AISC6 was fantastic for me. Without it, I think it's likely I wouldn't have ended up employed in AI Safety until a year or more later, and plausible I wouldn't have ended up employed in AI Safety at all. The research project I started on at AISC6 continued for two years after that, first under LTFF grants, then at Apollo Research.

offering $100
🐬

Ariel Gil

3 days ago

I really enjoyed AISC8. I think the barrier for entry for AISC is not too low - projects are varied, some more promising than others, but importantly they give people (like me) A chance to jump right in and try to do useful work in AI Safety.

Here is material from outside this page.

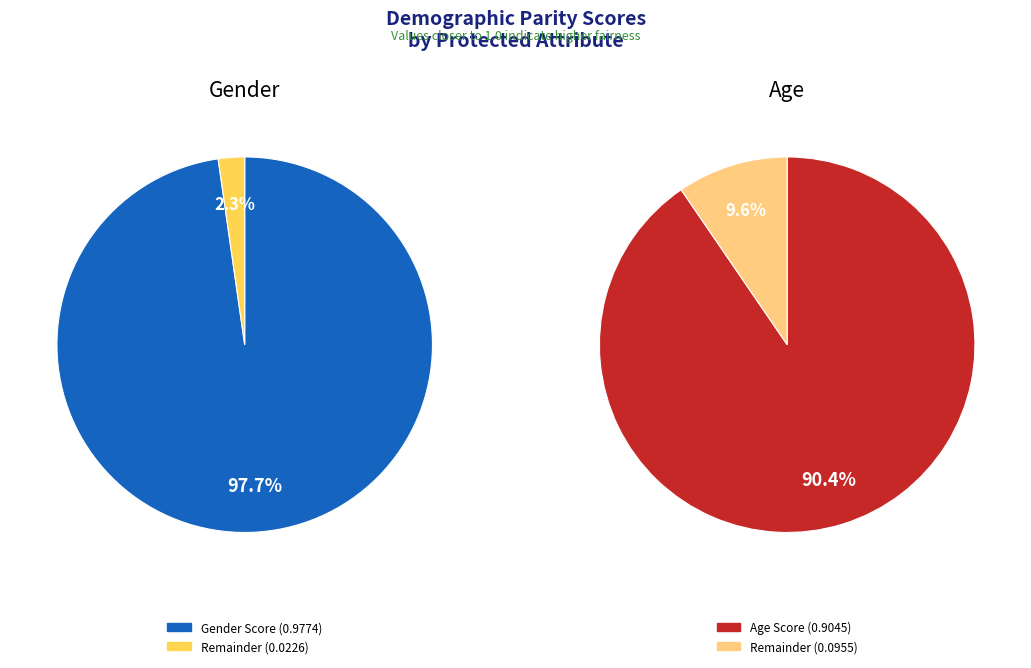

To the nearest percent, what percentage of the pie is Age?

48%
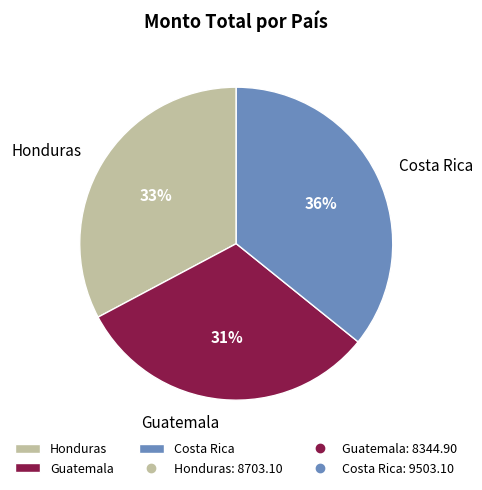

To the nearest percent, what portion does Costa Rica represent?

36%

My current work (AI Standards Lab) was originally a AISC project. Without it, I'd guess I would be full-time employed in the field at least 1 year later, and the EU standards currently close to completion would be a lot weaker. High impact/high neglectedness opportunities (which might not meet a funding bar initially) are fairly well positioned to be kickstarted with volunteer effort in AISC, even if some projects will fail (hits based). After some initial results during AISC, they can be funded more easily.

remmelt avatar

Remmelt Ellen

2 days ago

@ariel_gil, this is informative – adding it to our impact anecdotes list and also as a quote on this page!

offering $50
🌴

Brian E

3 days ago

AISC is a great program. The organizers are thoughtful, supportive, and driven to help develop the field. I very much enjoyed participating, and I found it useful for developing both skills and ideas.

offering $100
🦁

Naveen Arunachalam

10 days ago

I did AI safety camp and it was a great experience to have while doing career exploration.

offering $100
🐶

Kai Williams

10 days ago

I want to echo a lot of what Kanad said. I did AISC this past January, and it has been an entry into AI safety that I don't think I otherwise would have had. Thank you so much for making this program a possibility; it definitely punches above its weight.

offering $50
🦑

Kanad Chakrabarti

19 days ago

I’ve done AISC for 2 years (this is 3rd). It is one of the most accessible & welcoming environments with a wide range of mentors & projects. The organisers are really supportive & really clear on their mission. It seems to be a decent on-ramp for intensive or residency-based programs like MATS, ARENA, etc.

remmelt avatar

Remmelt Ellen

15 days ago

@Ukc10014 It's helpful for us to know too what the value of AISC is for you. Thank you.